=== The problem ===
The entries that follow must be given again exactly, with no pictures kept.

=== Records supplied ===
--------------------------------------------------

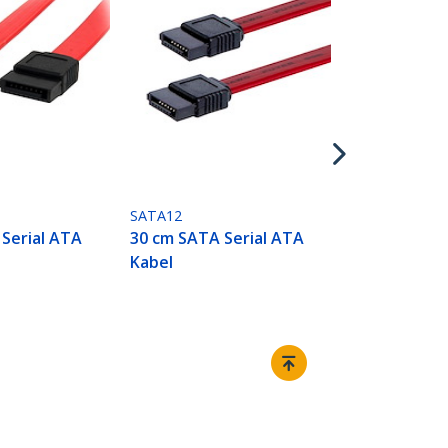
SATA18
45 cm SATA 
Kabel
SATA12
Serial ATA
30 cm SATA Serial ATA
Kabel
Aansluiten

--------------------------------------------------

=== Answer to the problem ===
SATA18
45 cm SATA 
Kabel
SATA12
Serial ATA
30 cm SATA Serial ATA
Kabel
Aansluiten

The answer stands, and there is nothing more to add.